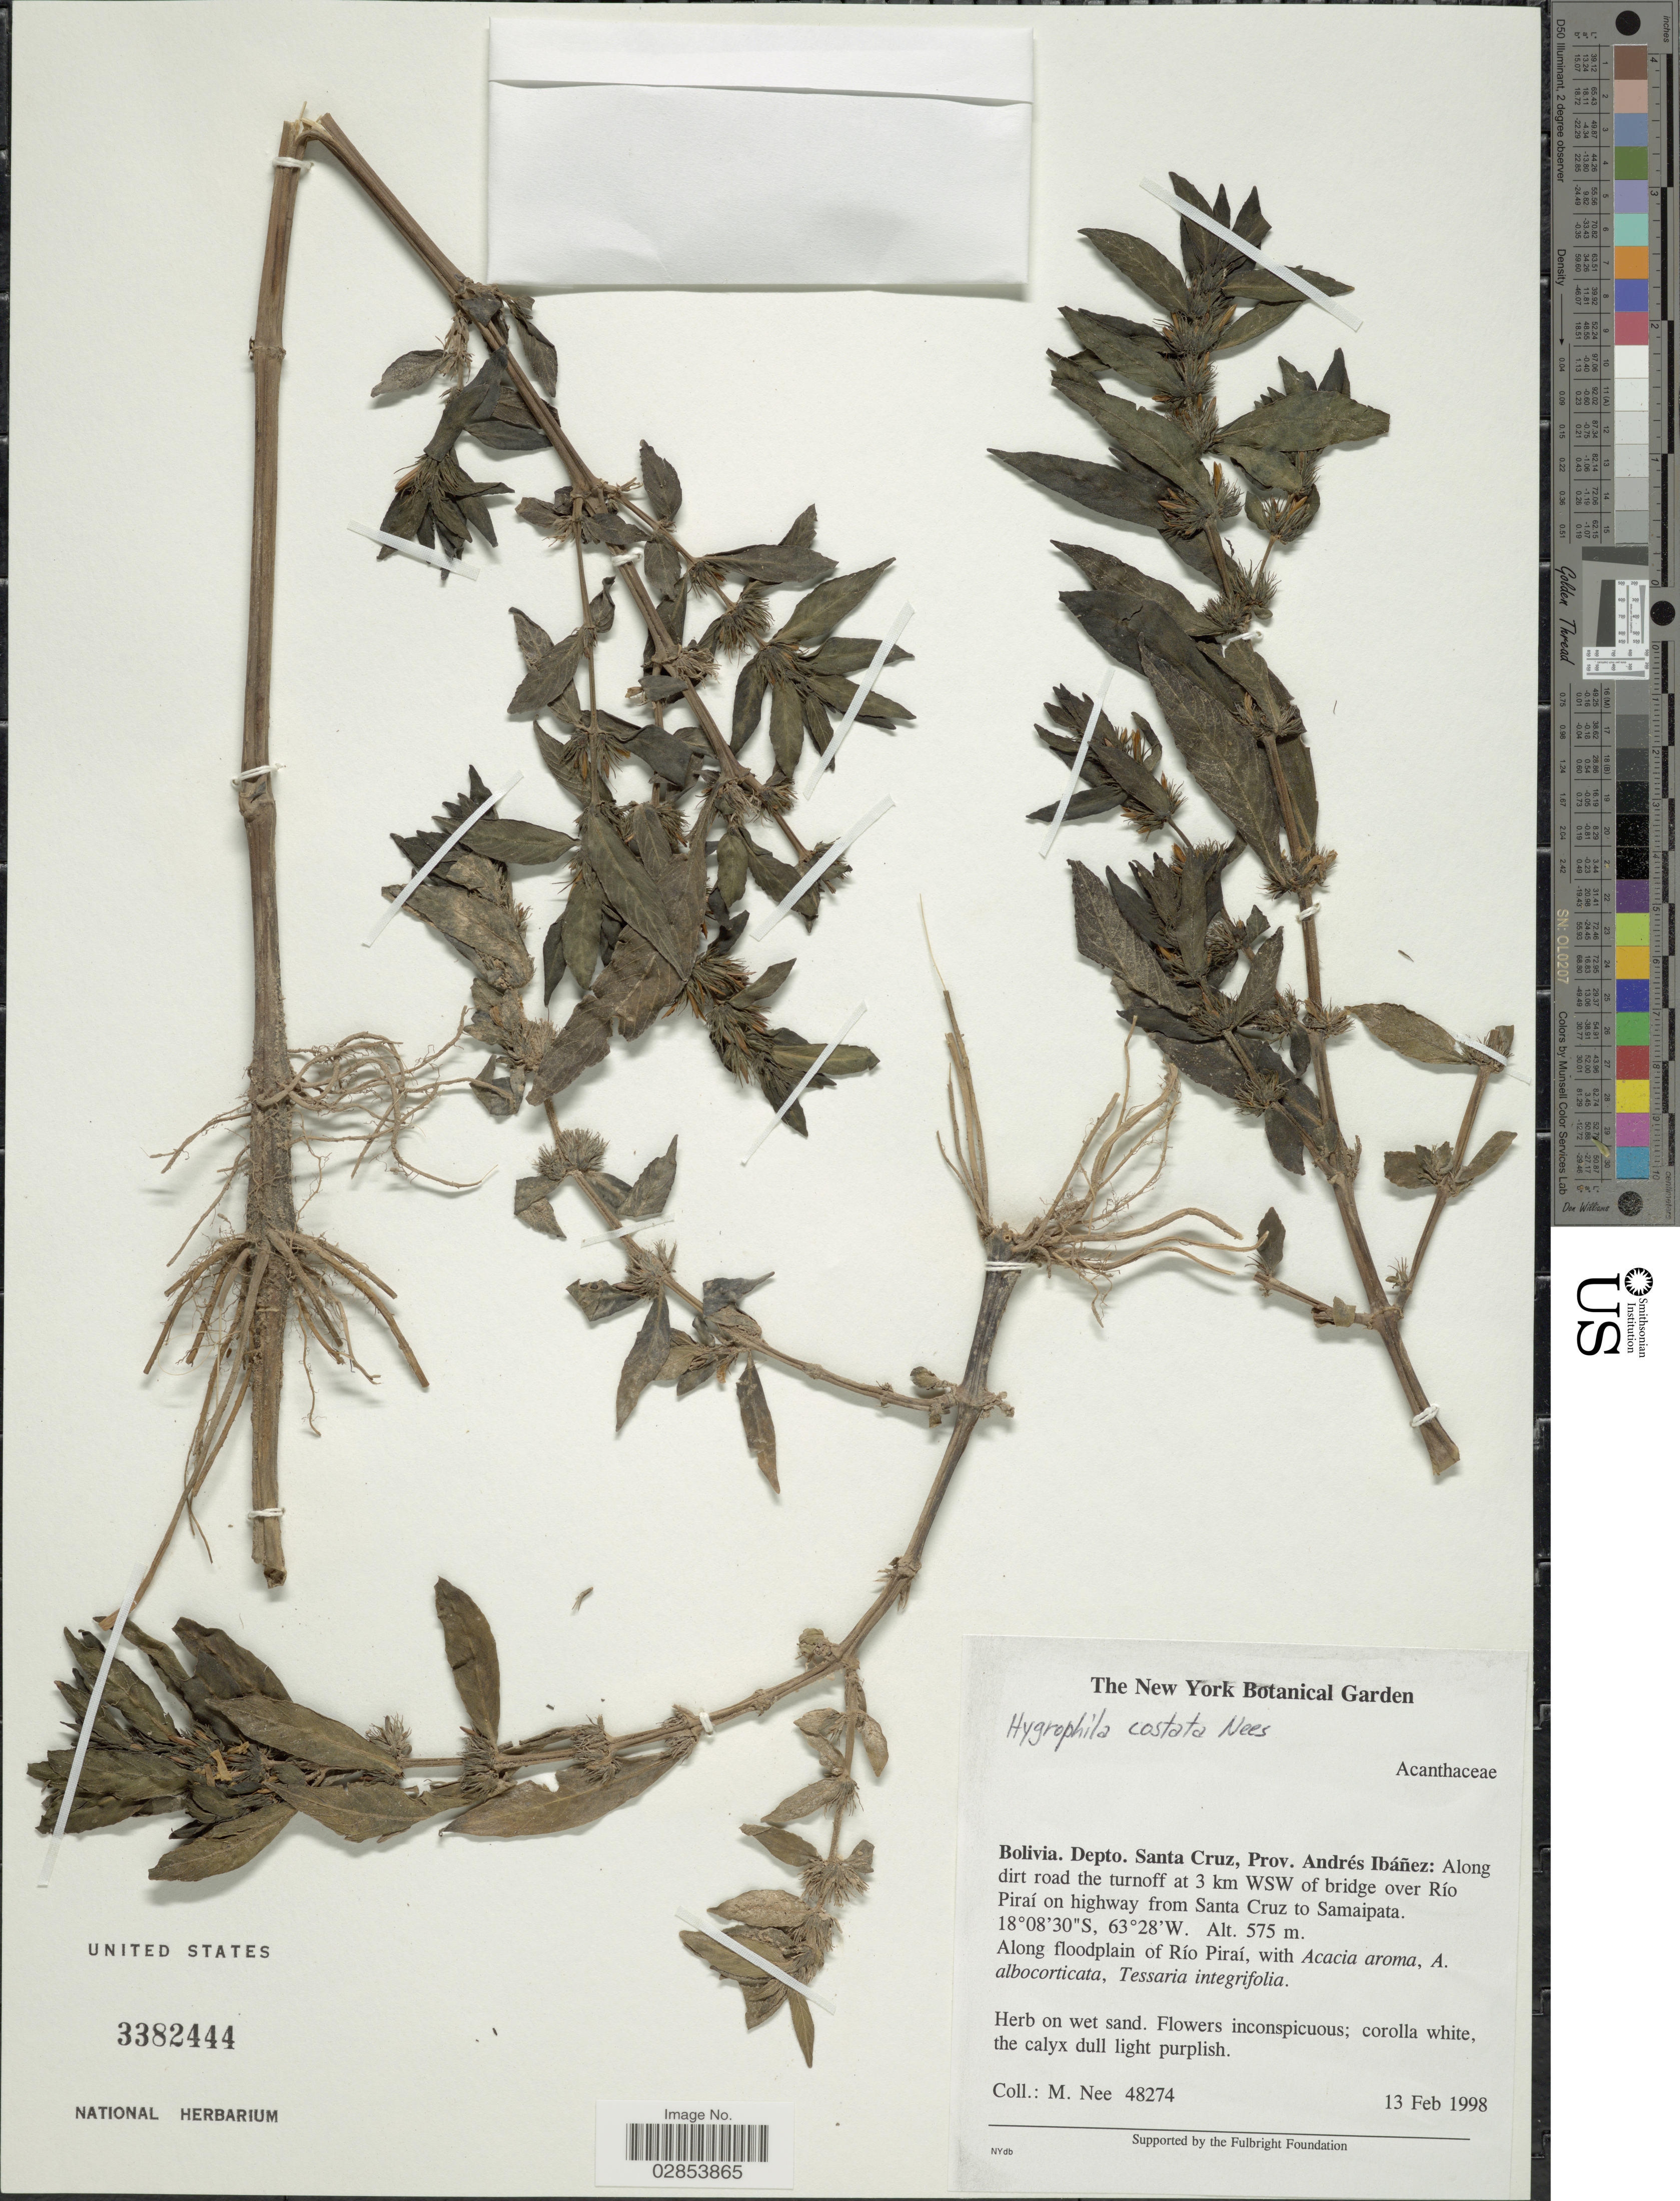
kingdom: Plantae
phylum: Tracheophyta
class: Magnoliopsida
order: Lamiales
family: Acanthaceae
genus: Hygrophila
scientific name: Hygrophila costata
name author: Nees & T. Nees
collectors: M. Nee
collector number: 48274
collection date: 1998-02-13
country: Bolivia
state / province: Santa Cruz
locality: Depto. Santa Cruz, Prov. Andrés Ibáñez: Along dirt road the turnoff at 3 km WSW of bridge over Río Piraí on highway from Santa Cruz to Samaipata.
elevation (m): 575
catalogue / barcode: US 3382444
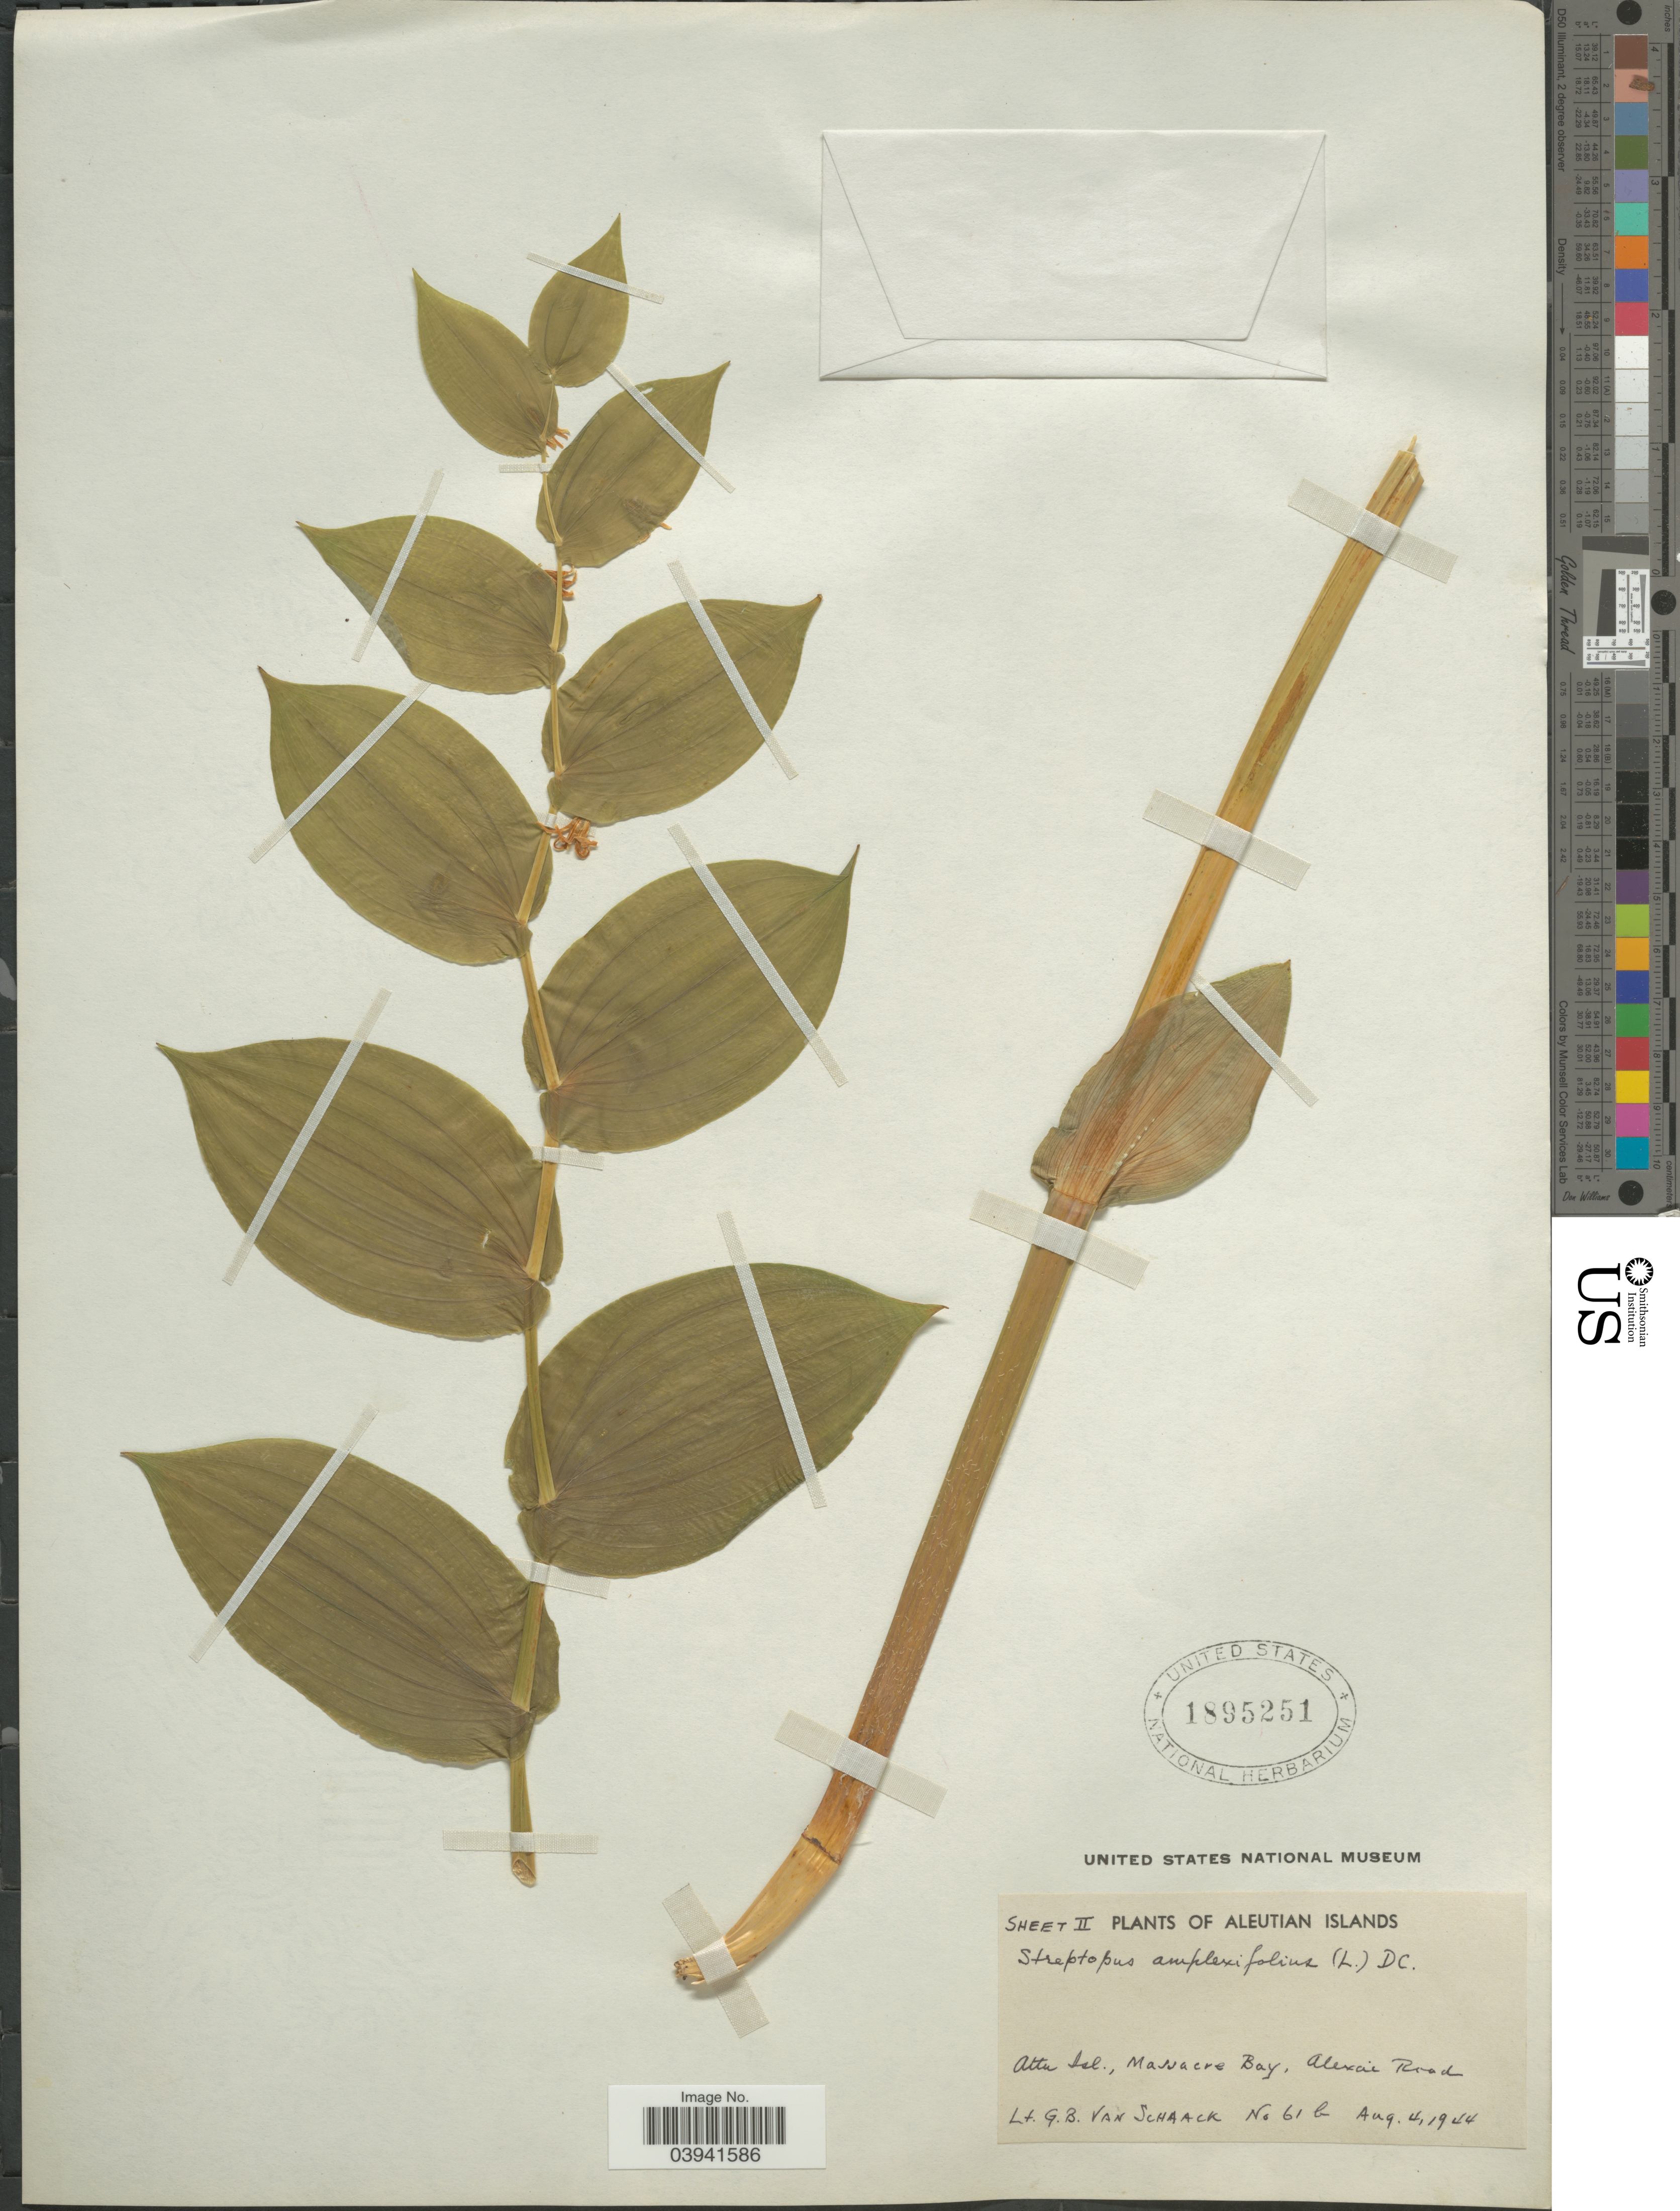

########

- **与えられた指示**
上記の記録のすべての行を、「locality」を「location」に置き換え、それ以外は変えずに改めて記してください。画像は回答に含めないでください。

- **完成した回答**
kingdom: Plantae
phylum: Tracheophyta
class: Magnoliopsida
order: Lamiales
family: Acanthaceae
genus: Hygrophila
scientific name: Hygrophila costata
name author: Nees & T. Nees
collectors: M. Nee
collector number: 48274
collection date: 1998-02-13
country: Bolivia
state / province: Santa Cruz
location: Depto. Santa Cruz, Prov. Andrés Ibáñez: Along dirt road the turnoff at 3 km WSW of bridge over Río Piraí on highway from Santa Cruz to Samaipata.
elevation (m): 575
catalogue / barcode: US 3382444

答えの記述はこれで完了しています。